在给定完整历史记录的情况下,计算球队赢得运动比赛赔率的算法 [英] Algorithm to calculate the odds of a team winning a sports match given full history

查看:67
本文介绍了在给定完整历史记录的情况下,计算球队赢得运动比赛赔率的算法的处理方法,对大家解决问题具有一定的参考价值,需要的朋友们下面随着小编来一起学习吧!

问题描述

假设:

  • 球队永远不会改变
  • 团队的技能没有提高
  • 每个团队对其他团队的表现的整个历史都是已知的
  • 球队之间的比赛数量虽然很大,但可能很稀疏(每个球队没有互相比赛)

例如:

我有一长串如下所示的比赛结果:

I have a long list of match outcomes that look like this:

Team A beats Team B
Team B beats Team A
Team A beats Team B
Team C beats Team A
Team A beats Team C

问题:

预测任何一支球队击败其他任何一支球队的正确赔率.

Predict the correct betting odds of any team beating any other team.

在上面的示例中,也许我们得出结论:A应该在66%的时间内击败B.这是基于直接观察,非常简单.但是,要找到C击败B的可能性似乎很难.他们从未一起玩过,但似乎C> B的信心很低.

In the example above, maybe we conclude that A should beat B 66% of the time. That is based off direct observation and is pretty straightforward. However, finding the probability that C beats B seems harder. They've never played together, yet it seems like most likely that C > B, with some low confidence.

我完成的研究

我对技巧游戏的不同排名系统有相当的了解,例如国际象棋的Elo和Glicko评分系统.这些不足,因为它们对所涉及的概率分布进行了假设.例如,埃洛(Elo)的主要假设是,每个游戏中每个玩家的象棋表现都是正态分布的随机变量.但是,根据维基百科,还有其他分布可以更好地适合现有数据.

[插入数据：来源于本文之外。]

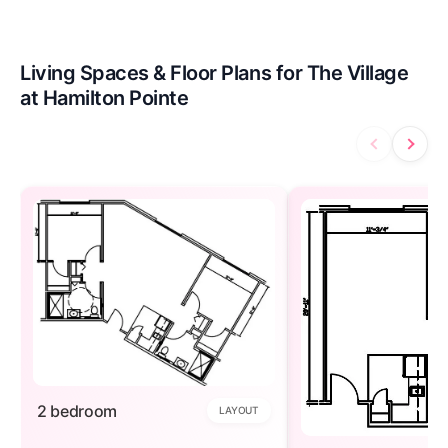
Living Spaces & Floor Plans for The Village
at Hamilton Pointe
2 bedroom
LAYOUT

I've read a fair bit about different ranking systems for games of skill, such as the Elo and Glicko rating systems for Chess. These fall short because they make assumptions about the probability distributions involved. For example, Elo's central assumption was that the chess performance of each player in each game is a normally distributed random variable. However, according to wikipedia, there are other distributions that fit the existing data better.

我不想假设分配.在我看来,手头有10,000多个匹配结果,我应该能够从证据中推断分布(我不知道该怎么做),或者使用某种无关紧要的强化学习方案什么是分布.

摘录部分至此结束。